Falling by the Wayside

unbalanced and off kilter
So much time has passed. It feels like a dream. I wearily raise my head to the understanding that it is almost June, and I have been swept away again. I came home today to work, as if my home were still a sanctuary and not the hazy reminder of life unlived. How many times have I done dishes and taken out the trash, in a daze yet giddy to be participating in something I’m certain is part of a normal life. How the dirt and grime has become surreal in my mind, the touch of a friendly hug an odd illusion, and sleep an unforgiving foe. Even my cat meows at me woefully, a half hearted plea against my neglect. I am tired, beyond measure.

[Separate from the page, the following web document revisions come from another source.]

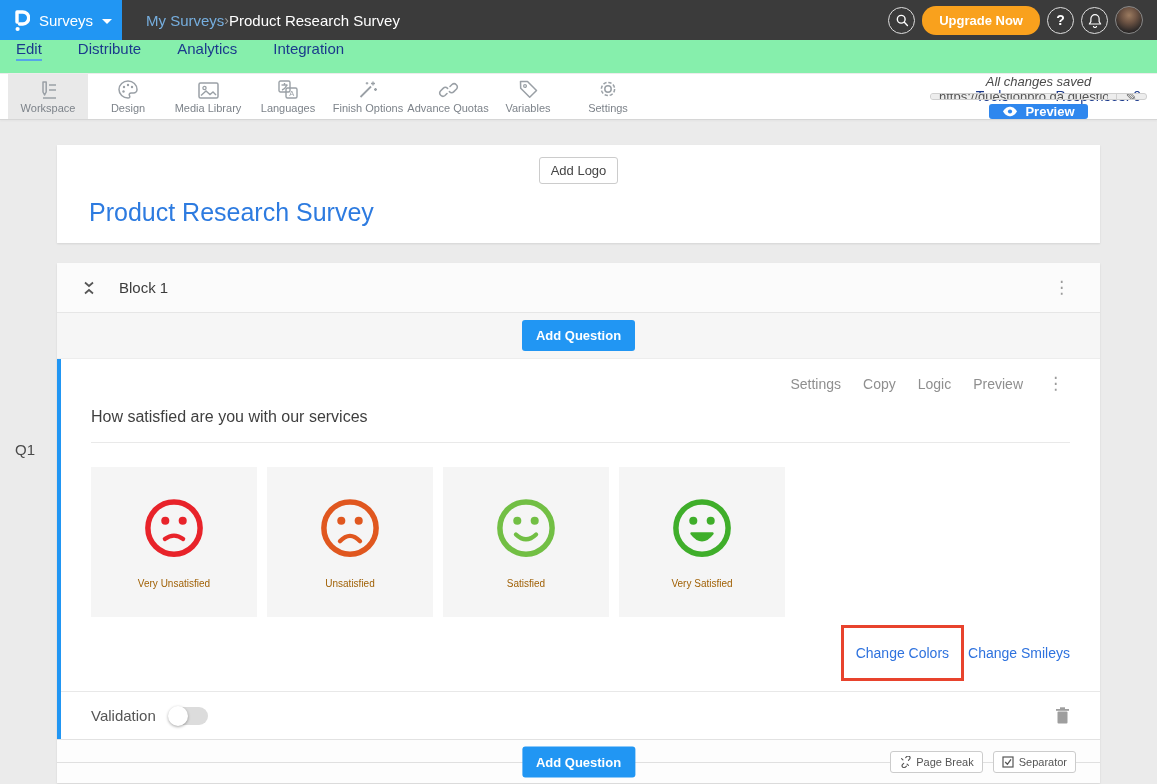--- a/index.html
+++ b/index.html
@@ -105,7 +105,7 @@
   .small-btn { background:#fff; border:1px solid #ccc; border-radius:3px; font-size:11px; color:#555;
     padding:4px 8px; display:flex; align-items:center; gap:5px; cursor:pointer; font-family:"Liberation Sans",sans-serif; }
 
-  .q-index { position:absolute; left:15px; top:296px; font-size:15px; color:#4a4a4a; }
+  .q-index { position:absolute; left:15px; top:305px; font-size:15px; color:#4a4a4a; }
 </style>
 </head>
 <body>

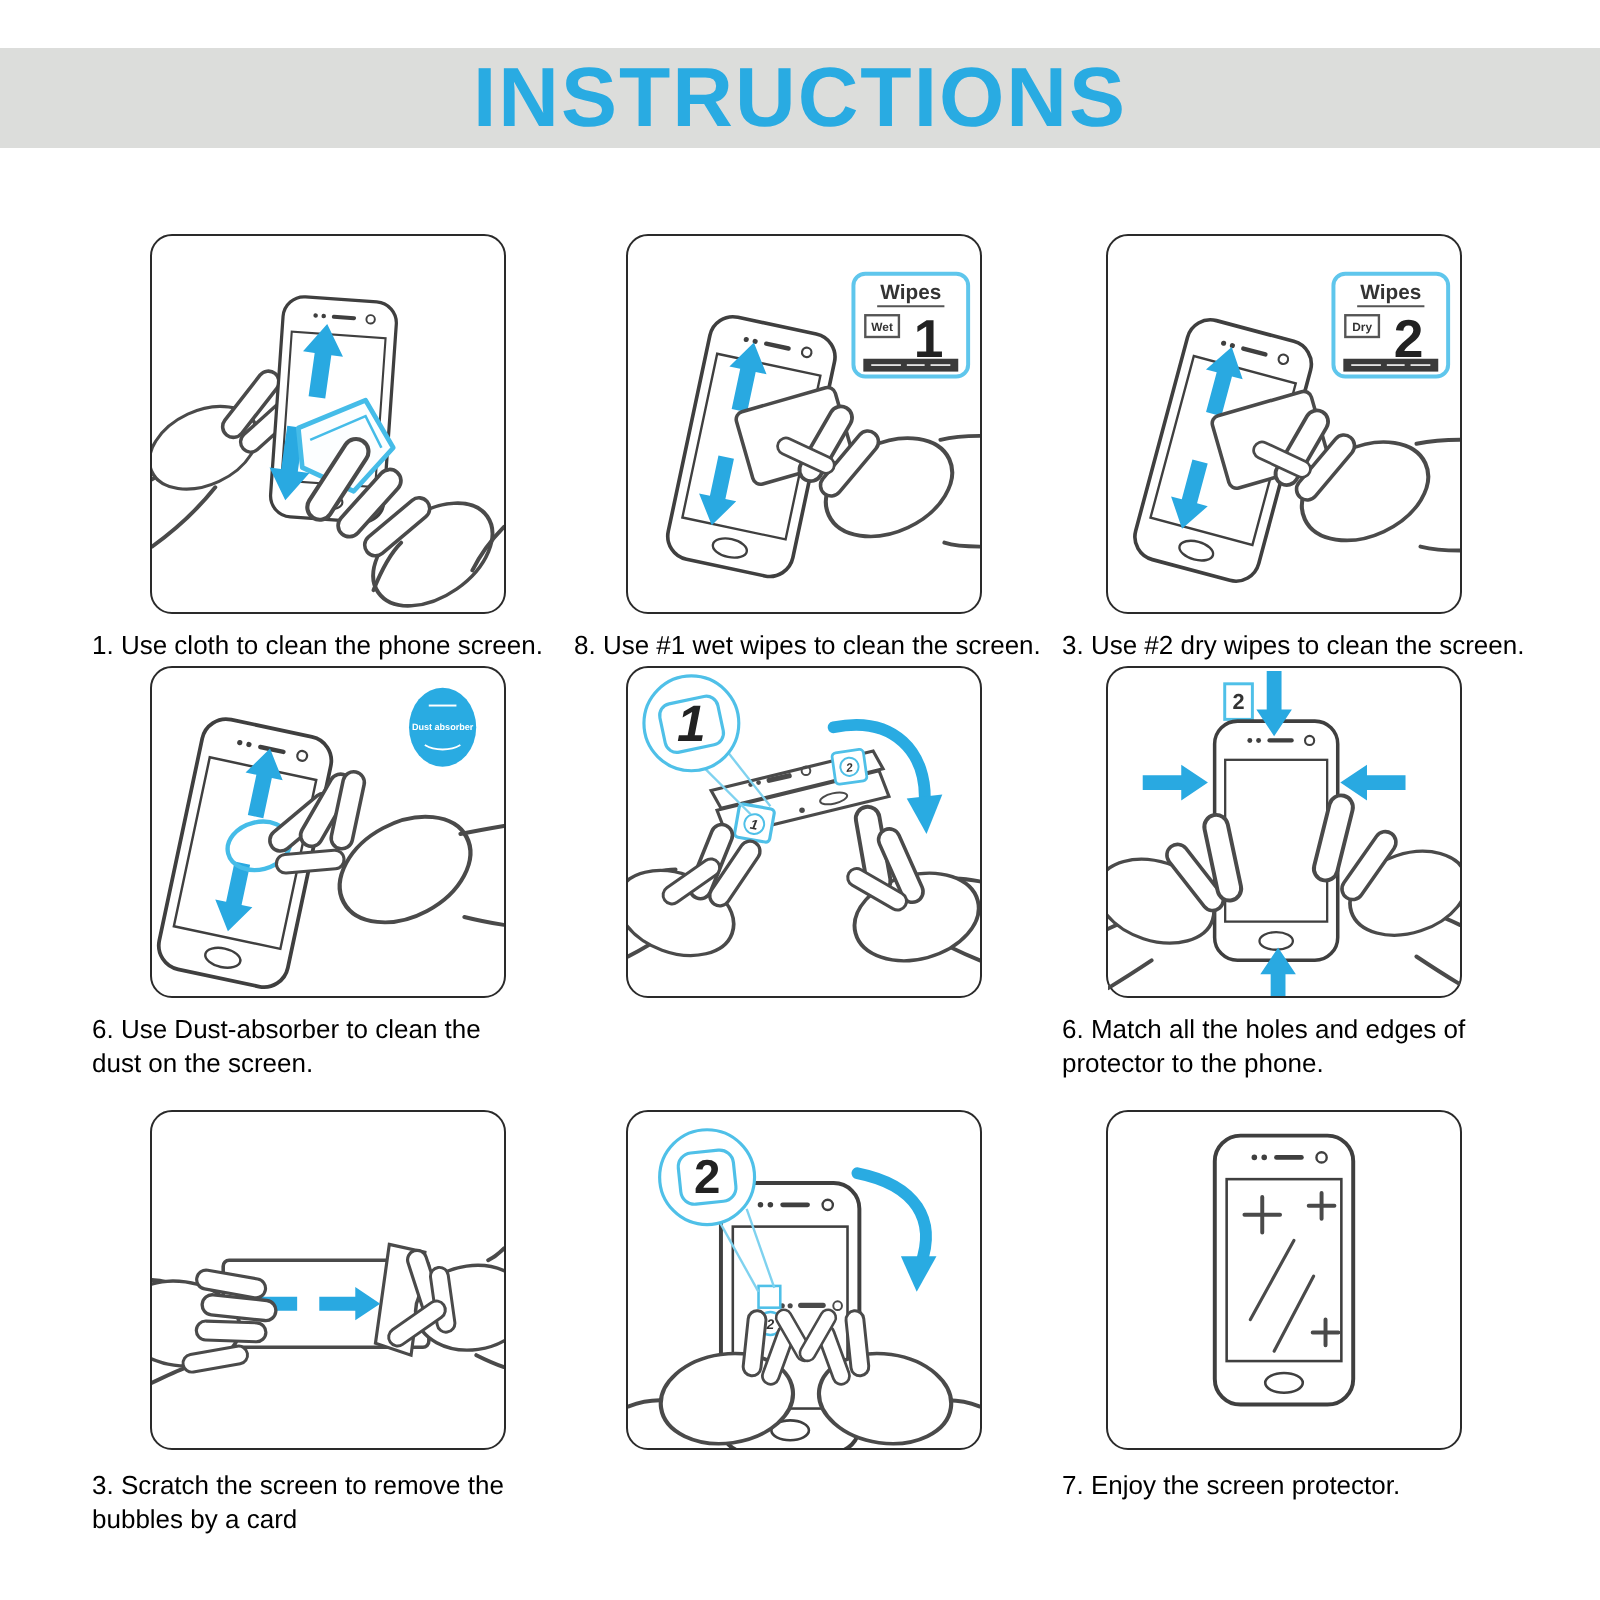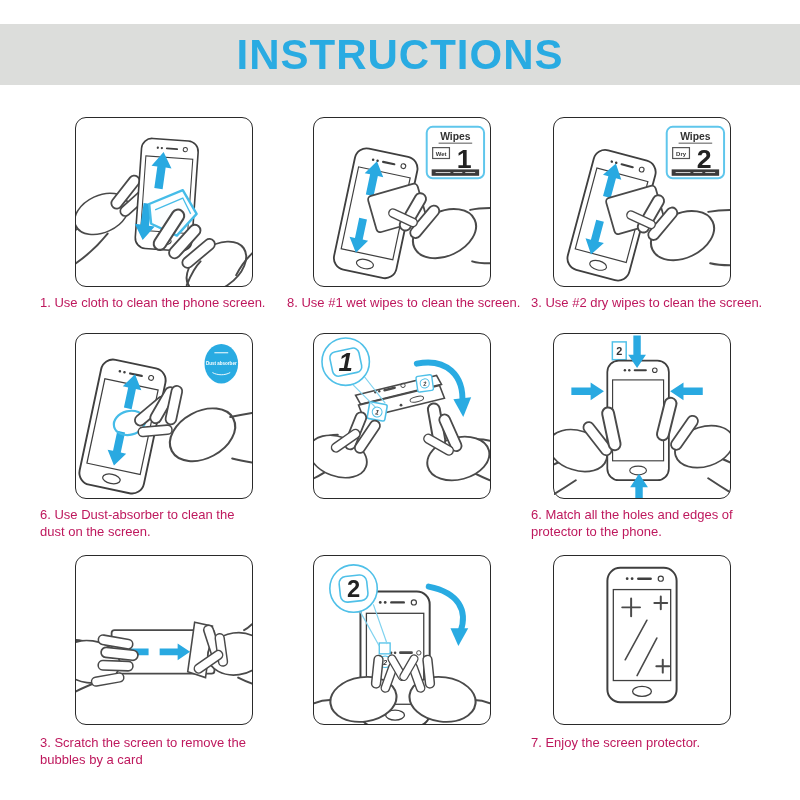--- a/index.html
+++ b/index.html
@@ -4,7 +4,7 @@
 <style>
   html,body{margin:0;padding:0;background:#fff;}
   body{width:800px;height:800px;position:relative;font-family:"Liberation Sans",sans-serif;overflow:hidden;}
-  .header-band{position:absolute;left:0;top:24px;width:800px;height:61px;background:#dcdddb;
+  .header-band{position:absolute;left:0;top:24px;width:800px;height:50px;background:#dcdddb;
     display:flex;align-items:center;justify-content:center;}
   .header-band h1{margin:0;font-size:42px;font-weight:700;letter-spacing:1px;color:#29ABE2;}
   .cell{position:absolute;width:250px;}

As I sat outside, indulging in a smoke with my neighbors, she commented that my lifestyle is stressing them out. These wonderful friends who listen to me vent and never fail to invite me to a gathering, for all the times I’ve said no; I’ve become that iconic miracle – no one believes I exist until they see me. The week (or so) before I gave a speech on “The Benefits of Being a Workaholic”. It was satire, and was taken as a comedic routine. (I am funny sometimes.) I chuckled at someone’s lament of a 70hr work week… amateurs. Who needs a social life anyway.
Tonight I am morose, moved into a funk from repeated nightmares and unable to tear myself from its hold. Tomorrow I’ll drive to LA for a client pitch, and afterwards… maybe I’ll keep driving. Who knows? I might even take the weekend off.